=== Activity ===
Give again the entries below exactly, beginning at the first line and ending at the line with "proprietary RapidSX™ process".

=== Source data ===
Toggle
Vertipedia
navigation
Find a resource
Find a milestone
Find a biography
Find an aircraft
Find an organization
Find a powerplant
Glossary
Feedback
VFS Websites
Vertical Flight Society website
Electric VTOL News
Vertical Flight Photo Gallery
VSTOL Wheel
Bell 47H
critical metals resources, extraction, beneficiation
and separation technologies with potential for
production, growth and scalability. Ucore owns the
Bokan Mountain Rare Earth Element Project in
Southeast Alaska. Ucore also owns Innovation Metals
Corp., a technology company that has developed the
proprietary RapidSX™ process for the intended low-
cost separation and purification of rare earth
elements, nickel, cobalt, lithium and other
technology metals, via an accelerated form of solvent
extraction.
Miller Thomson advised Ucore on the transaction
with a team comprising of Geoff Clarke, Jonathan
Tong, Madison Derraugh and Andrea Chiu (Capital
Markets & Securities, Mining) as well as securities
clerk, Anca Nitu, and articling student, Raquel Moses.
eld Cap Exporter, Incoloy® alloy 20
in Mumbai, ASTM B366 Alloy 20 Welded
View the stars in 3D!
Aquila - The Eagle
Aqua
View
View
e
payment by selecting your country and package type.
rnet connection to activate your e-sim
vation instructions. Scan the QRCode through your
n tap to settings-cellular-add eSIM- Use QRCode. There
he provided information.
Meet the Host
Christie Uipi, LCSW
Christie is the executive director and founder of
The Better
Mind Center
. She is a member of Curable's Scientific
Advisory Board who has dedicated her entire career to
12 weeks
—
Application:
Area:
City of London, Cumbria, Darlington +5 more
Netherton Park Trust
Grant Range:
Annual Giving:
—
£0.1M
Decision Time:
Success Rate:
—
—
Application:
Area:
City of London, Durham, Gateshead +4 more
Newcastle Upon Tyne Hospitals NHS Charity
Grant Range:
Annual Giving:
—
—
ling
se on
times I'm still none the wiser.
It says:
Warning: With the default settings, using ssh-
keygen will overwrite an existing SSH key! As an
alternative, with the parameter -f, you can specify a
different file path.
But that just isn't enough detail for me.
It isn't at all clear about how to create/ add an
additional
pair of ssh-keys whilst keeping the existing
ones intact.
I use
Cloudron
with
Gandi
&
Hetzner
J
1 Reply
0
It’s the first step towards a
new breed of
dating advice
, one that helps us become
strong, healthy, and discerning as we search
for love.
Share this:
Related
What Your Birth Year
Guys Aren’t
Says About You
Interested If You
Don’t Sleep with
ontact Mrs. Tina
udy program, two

=== Reply ===
Toggle
Vertipedia
navigation
Find a resource
Find a milestone
Find a biography
Find an aircraft
Find an organization
Find a powerplant
Glossary
Feedback
VFS Websites
Vertical Flight Society website
Electric VTOL News
Vertical Flight Photo Gallery
VSTOL Wheel
Bell 47H
critical metals resources, extraction, beneficiation
and separation technologies with potential for
production, growth and scalability. Ucore owns the
Bokan Mountain Rare Earth Element Project in
Southeast Alaska. Ucore also owns Innovation Metals
Corp., a technology company that has developed the
proprietary RapidSX™ process for the intended low-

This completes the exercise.